> What the task requires:
Only an exact repetition is needed: the lines from the start of the listing below through the line that contains "left eye: (707, 273)", pictures omitted.

> Records to process:
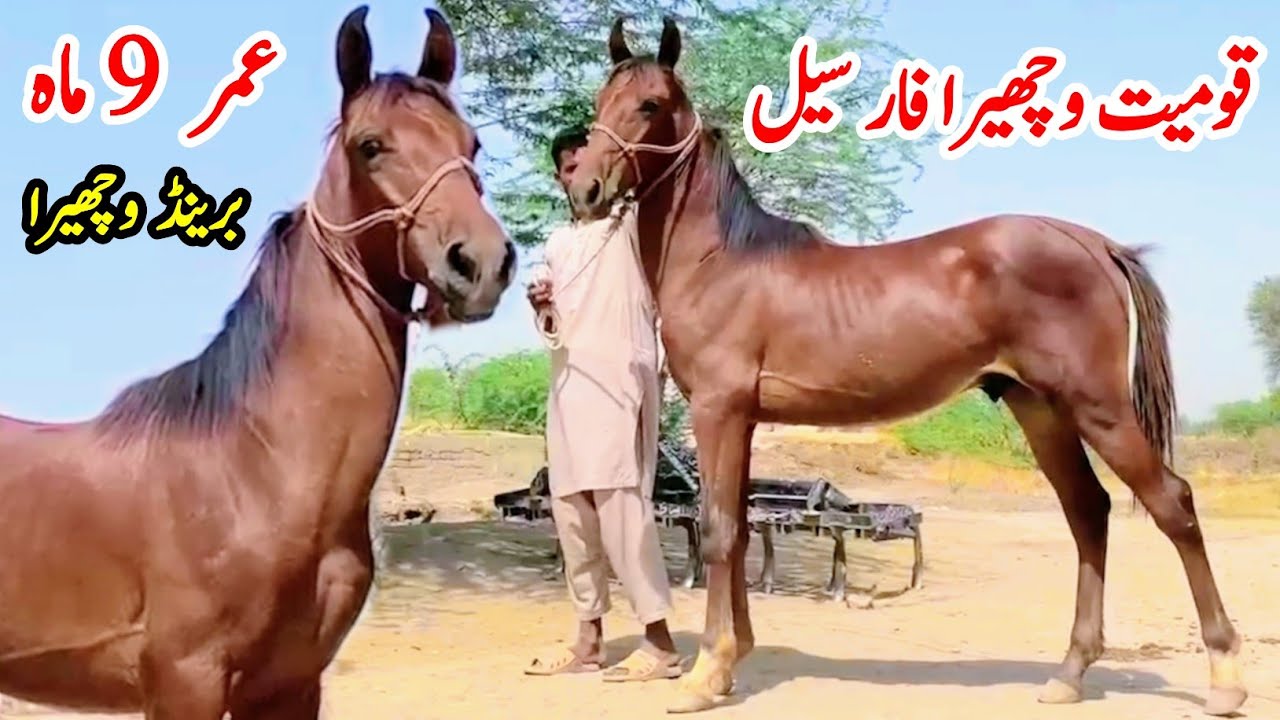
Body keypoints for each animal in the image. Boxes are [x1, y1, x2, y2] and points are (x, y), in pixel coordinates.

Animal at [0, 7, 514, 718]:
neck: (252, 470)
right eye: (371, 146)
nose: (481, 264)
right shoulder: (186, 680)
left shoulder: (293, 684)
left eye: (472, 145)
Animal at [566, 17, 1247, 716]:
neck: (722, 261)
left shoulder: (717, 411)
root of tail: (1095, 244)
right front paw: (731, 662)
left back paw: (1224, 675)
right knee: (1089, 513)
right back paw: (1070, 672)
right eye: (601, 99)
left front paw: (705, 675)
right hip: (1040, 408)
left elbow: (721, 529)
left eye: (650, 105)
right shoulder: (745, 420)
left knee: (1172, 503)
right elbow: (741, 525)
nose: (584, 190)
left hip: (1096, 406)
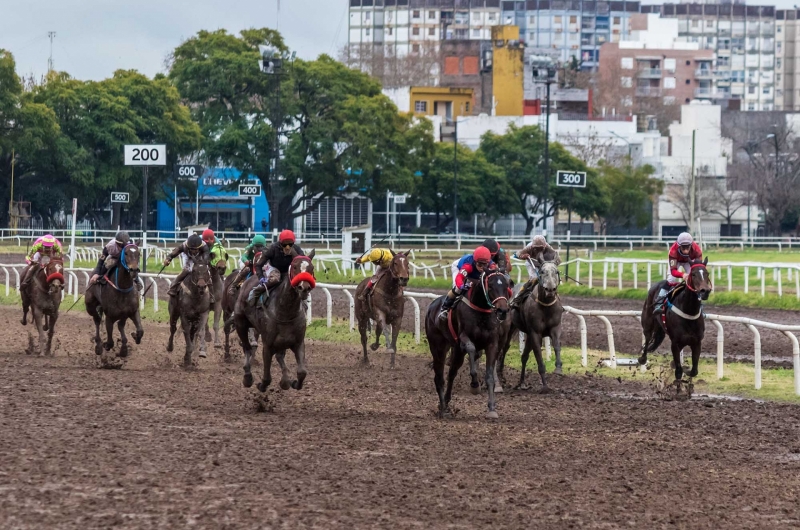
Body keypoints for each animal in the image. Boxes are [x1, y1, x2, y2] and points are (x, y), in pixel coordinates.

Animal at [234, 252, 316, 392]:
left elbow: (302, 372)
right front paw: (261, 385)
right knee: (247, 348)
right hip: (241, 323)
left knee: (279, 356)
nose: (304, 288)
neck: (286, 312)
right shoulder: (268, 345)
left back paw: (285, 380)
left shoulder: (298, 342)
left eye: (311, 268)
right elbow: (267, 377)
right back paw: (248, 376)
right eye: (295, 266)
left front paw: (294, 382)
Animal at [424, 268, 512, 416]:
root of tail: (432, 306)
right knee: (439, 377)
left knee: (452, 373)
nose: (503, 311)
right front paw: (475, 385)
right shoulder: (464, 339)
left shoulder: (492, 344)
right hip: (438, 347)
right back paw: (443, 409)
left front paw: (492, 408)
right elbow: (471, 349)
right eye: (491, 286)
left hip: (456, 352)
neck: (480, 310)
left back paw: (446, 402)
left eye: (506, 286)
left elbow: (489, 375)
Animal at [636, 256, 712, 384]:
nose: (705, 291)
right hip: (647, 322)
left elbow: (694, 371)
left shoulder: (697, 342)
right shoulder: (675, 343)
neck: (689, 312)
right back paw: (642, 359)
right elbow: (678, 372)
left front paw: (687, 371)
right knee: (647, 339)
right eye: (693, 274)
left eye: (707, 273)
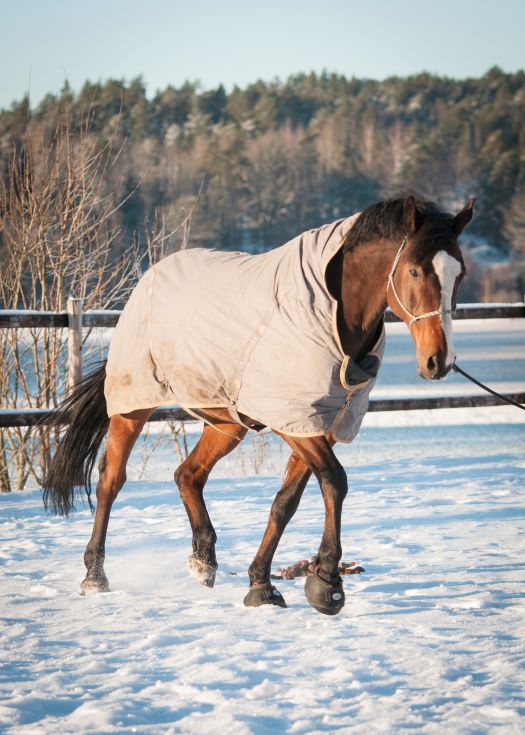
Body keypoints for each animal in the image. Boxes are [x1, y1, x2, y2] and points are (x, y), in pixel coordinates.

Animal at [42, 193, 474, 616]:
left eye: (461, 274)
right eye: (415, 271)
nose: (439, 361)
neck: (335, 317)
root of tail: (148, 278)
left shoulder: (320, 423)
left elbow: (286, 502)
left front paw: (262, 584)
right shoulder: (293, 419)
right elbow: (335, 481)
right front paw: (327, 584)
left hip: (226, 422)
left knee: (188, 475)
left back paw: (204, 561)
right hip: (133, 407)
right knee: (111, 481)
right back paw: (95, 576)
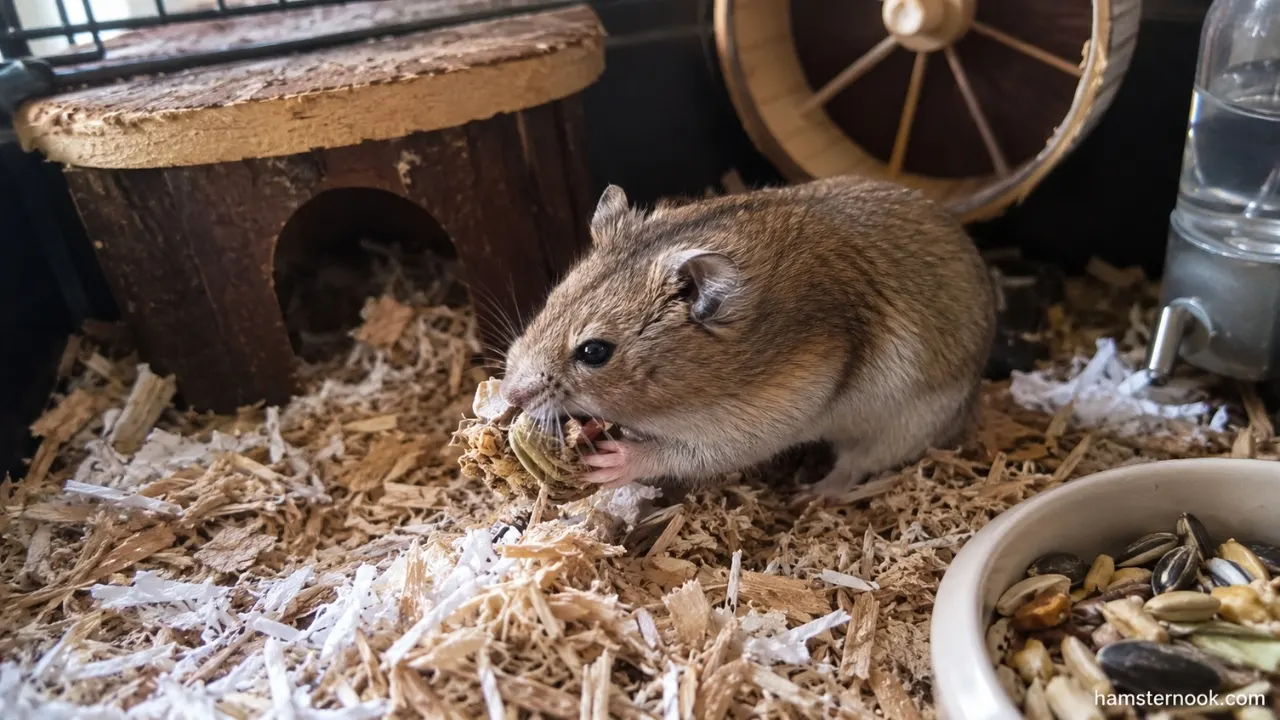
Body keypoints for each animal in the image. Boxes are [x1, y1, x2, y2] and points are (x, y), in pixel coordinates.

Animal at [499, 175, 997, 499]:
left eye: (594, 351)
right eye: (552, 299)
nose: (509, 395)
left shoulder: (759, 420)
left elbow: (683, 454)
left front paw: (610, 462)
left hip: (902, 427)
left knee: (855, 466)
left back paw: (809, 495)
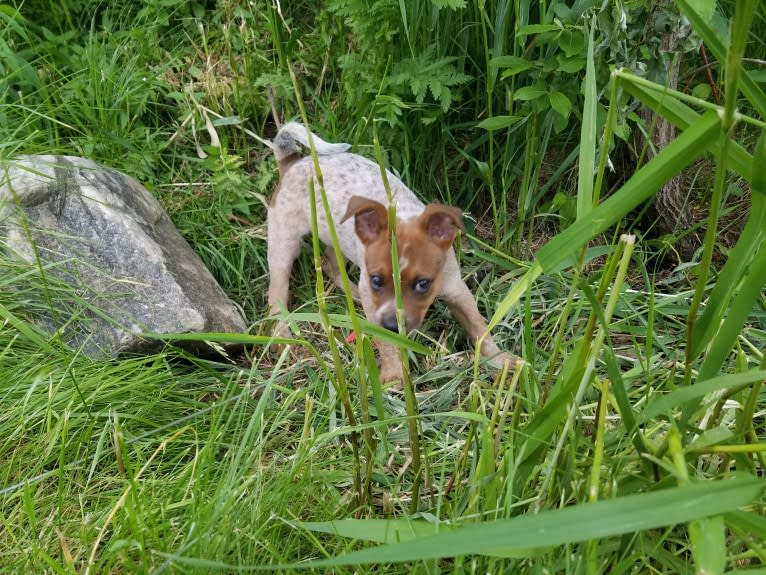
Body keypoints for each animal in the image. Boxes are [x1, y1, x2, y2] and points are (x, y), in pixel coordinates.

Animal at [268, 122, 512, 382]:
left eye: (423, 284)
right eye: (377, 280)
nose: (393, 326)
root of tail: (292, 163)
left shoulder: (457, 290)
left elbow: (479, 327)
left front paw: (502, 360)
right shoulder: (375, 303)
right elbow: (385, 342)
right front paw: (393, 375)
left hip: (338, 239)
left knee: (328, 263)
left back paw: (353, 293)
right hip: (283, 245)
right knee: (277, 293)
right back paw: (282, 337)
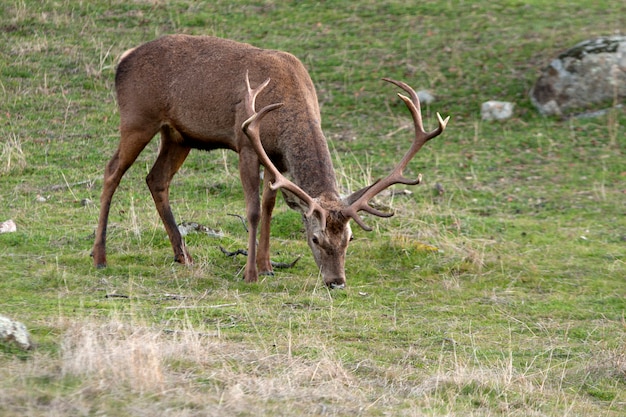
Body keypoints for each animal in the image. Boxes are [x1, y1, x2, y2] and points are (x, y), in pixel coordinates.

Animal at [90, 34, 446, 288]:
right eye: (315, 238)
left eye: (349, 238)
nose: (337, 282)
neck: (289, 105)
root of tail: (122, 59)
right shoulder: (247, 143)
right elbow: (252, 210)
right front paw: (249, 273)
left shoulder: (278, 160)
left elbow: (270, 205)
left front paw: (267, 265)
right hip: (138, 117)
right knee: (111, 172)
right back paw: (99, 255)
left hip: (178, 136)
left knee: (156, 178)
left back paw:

> Answer box:
Body keypoints for each animal in the image. Boxes are [x1, y1, x2, y2] and points are (x, y), in pixel coordinates.

Animal at [0, 7, 514, 718]:
neck: (252, 470)
right eye: (371, 146)
nose: (481, 264)
right shoulder: (186, 680)
left shoulder: (293, 684)
left eye: (472, 145)
Animal at [566, 17, 1247, 716]:
neck: (722, 261)
left shoulder: (717, 411)
root of tail: (1095, 244)
right front paw: (731, 662)
left back paw: (1224, 675)
right knee: (1089, 513)
right back paw: (1070, 672)
right eye: (601, 99)
left front paw: (705, 675)
right hip: (1040, 408)
left elbow: (721, 529)
left eye: (650, 105)
right shoulder: (745, 420)
left knee: (1172, 503)
right elbow: (741, 525)
nose: (584, 190)
left hip: (1096, 406)
Body keypoints for each animal in the image. Boxes are [x1, y1, x2, y2] and points are (x, y), in pixel coordinates.

Animal at [234, 252, 316, 392]:
left elbow: (302, 372)
right front paw: (261, 385)
right knee: (247, 348)
right hip: (241, 323)
left knee: (279, 356)
nose: (304, 288)
neck: (286, 312)
right shoulder: (268, 345)
left back paw: (285, 380)
left shoulder: (298, 342)
left eye: (311, 268)
right elbow: (267, 377)
right back paw: (248, 376)
right eye: (295, 266)
left front paw: (294, 382)
Animal at [424, 268, 512, 416]:
root of tail: (432, 306)
right knee: (439, 377)
left knee: (452, 373)
nose: (503, 311)
right front paw: (475, 385)
right shoulder: (464, 339)
left shoulder: (492, 344)
right hip: (438, 347)
right back paw: (443, 409)
left front paw: (492, 408)
right elbow: (471, 349)
right eye: (491, 286)
left hip: (456, 352)
neck: (480, 310)
left back paw: (446, 402)
left eye: (506, 286)
left elbow: (489, 375)
Animal at [636, 256, 712, 384]:
nose: (705, 291)
right hip: (647, 322)
left elbow: (694, 371)
left shoulder: (697, 342)
right shoulder: (675, 343)
neck: (689, 312)
right back paw: (642, 359)
right elbow: (678, 372)
left front paw: (687, 371)
right knee: (647, 339)
right eye: (693, 274)
left eye: (707, 273)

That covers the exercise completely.